Kentucky’s senior senator is hailing the GOP's massive tax bill as a ticket to economic growth that delivers desperately-needed tax relief to middle class families, but detractors count the lawmaker’s home state among the biggest losers if the bill becomes law.
Sen. Mitch McConnell has stayed on message when discussing the tax overhaul, blaming Democrats and uneven media coverage for the bill’s thin poll numbers.
"Anytime you come out with a new proposal, at least new to the public, it gets beat up a lot. Most of the press, left of center, hit it pretty hard. Of course the Democrats all doubled down against it," the veteran lawmaker told The Hill.
The majority leader also argues that axing the Affordable Care Act’s individual mandate penalty – that’s the fine non-exempted Americans must pay if they don’t obtain health insurance – will free cash-strapped Kentuckians to make their own decisions about whether to purchase health insurance.
"We voted to repeal Obamacare's individual mandate tax, so that low and middle income families are not forced to purchase something they either don't want or can't afford," McConnell remarked on the Senate floor.
Opponents, however, say McConnell isn’t doing the commonwealth any favors.
"Kentucky is among the states that benefit the least," says Jason Bailey with the left-leaning Kentucky Center for Economic Policy. "The bottom 60 percent of Kentuckians will see their taxes go up while the richest 1 percent of Kentuckians will get about a $4,700 tax cut. So this is just about some handouts to the people who need it least."
Bailey worries the bill blow up deficits and create momentum on Capitol Hill to slash programs and services many poorer Kentuckians rely on – like Medicare, Medicaid, and SNAP.
While the ACA’s individual insurance markets, federal subsidies, and Medicaid expansions remain in place for now, the KYCEP founder estimates 13 million Americans could wind up losing coverage without the mandate and others in Kentucky and elsewhere will watch their premiums rise.
"This is really a huge step toward undermining the progress we've made in health coverage the past few years and that's the last thing we need (in) a state that has poor health indicators and is facing an opioid crisis," Bailey argues.
New Medicaid signups accounted for the lion's share of Kentucky's roughly half-a-million in health coverage gains, so it's unclear how the demise of the individual mandate might affect markets. Despite declining Obamacare enrollment numbers in recent years, state signups saw an early surge heading into 2018, according to healthinsurance.org. The site cautions that the numbers may have skewed higher due to the short enrollment window.

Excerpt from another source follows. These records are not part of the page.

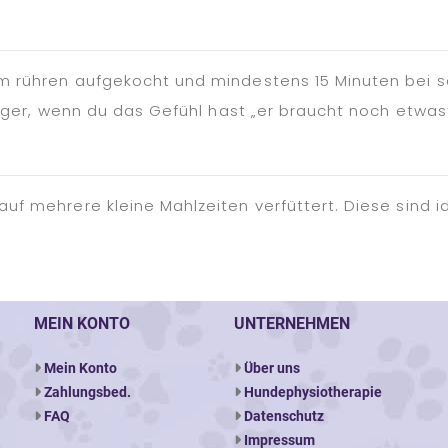
em rühren aufgekocht und mindestens 15 Minuten bei s
änger, wenn du das Gefühl hast „er braucht noch etwas
uf mehrere kleine Mahlzeiten verfüttert. Diese sind i
MEIN KONTO
UNTERNEHMEN
Mein Konto
Über uns
Zahlungsbed.
Hundephysiotherapie
FAQ
Datenschutz
Impressum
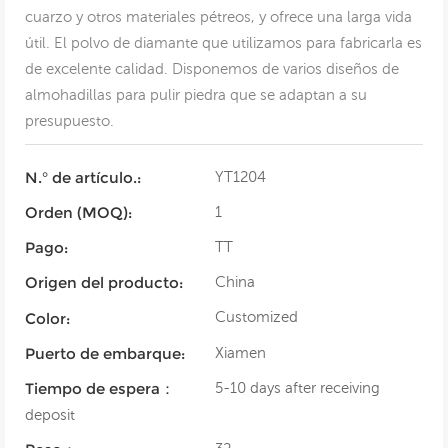
cuarzo y otros materiales pétreos, y ofrece una larga vida
útil. El polvo de diamante que utilizamos para fabricarla es
de excelente calidad. Disponemos de varios diseños de
almohadillas para pulir piedra que se adaptan a su
presupuesto.
YT1204
N.° de artículo.:
1
Orden (MOQ):
TT
Pago:
China
Origen del producto:
Customized
Color:
Xiamen
Puerto de embarque:
5-10 days after receiving
Tiempo de espera：
deposit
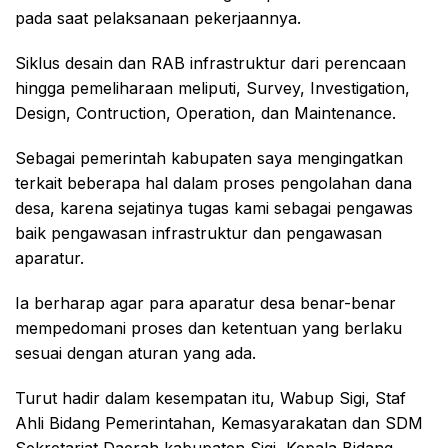
pada saat pelaksanaan pekerjaannya.
Siklus desain dan RAB infrastruktur dari perencaan
hingga pemeliharaan meliputi, Survey, Investigation,
Design, Contruction, Operation, dan Maintenance.
Sebagai pemerintah kabupaten saya mengingatkan
terkait beberapa hal dalam proses pengolahan dana
desa, karena sejatinya tugas kami sebagai pengawas
baik pengawasan infrastruktur dan pengawasan
aparatur.
Ia berharap agar para aparatur desa benar-benar
mempedomani proses dan ketentuan yang berlaku
sesuai dengan aturan yang ada.
Turut hadir dalam kesempatan itu, Wabup Sigi, Staf
Ahli Bidang Pemerintahan, Kemasyarakatan dan SDM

Reactions online among Kentucky lawmakers have predictably split along party lines, with 6th District Congressman Andy Barr tweeting that typical families of four earning $73,000 per year will receive "a $2,059 tax cut next year." Median yearly household income in Kentucky sits at around $44,811, according to census.gov.
Berea College in the Crosshairs?
Kentucky’s Berea College, a tuition-free private liberal arts school, has become an unlikely political football as Congress does battle over the GOP tax bill.
Eleventh hour changes to the Republican measure would put Berea, along with a few other schools, on the tax hook for their endowment earnings. The new language was introduced amid a tug-of-war between Republicans and Democrats as the legislatuion nears final passage.
Congressman Barr laid the blame squarely on the opposing party.
"Senate Democrats used procedural rules to insist that this exemption be stripped out of the final conference report," Barr charged. "It's unfortunate that they put partisan politics ahead of insuring that students, many of whom are low income and first generation college students, at work study colleges would continue to be able to receive tuition-free education."
Meanwhile, Kentucky Democratic Rep. John Yarmuth countered that the provision is what happens when one party rushes “bad policy” through Congress.
Yet Berea’s president, Lyle Roelofs, isn’t pointing the finger at either side, instead insisting the school is a “little piece of grain between two gristmills” and that neither party intentionally targeted the college. Roelofs says he hopes lawmakers can find a solution, but if not, the change will hurt the college’s mission.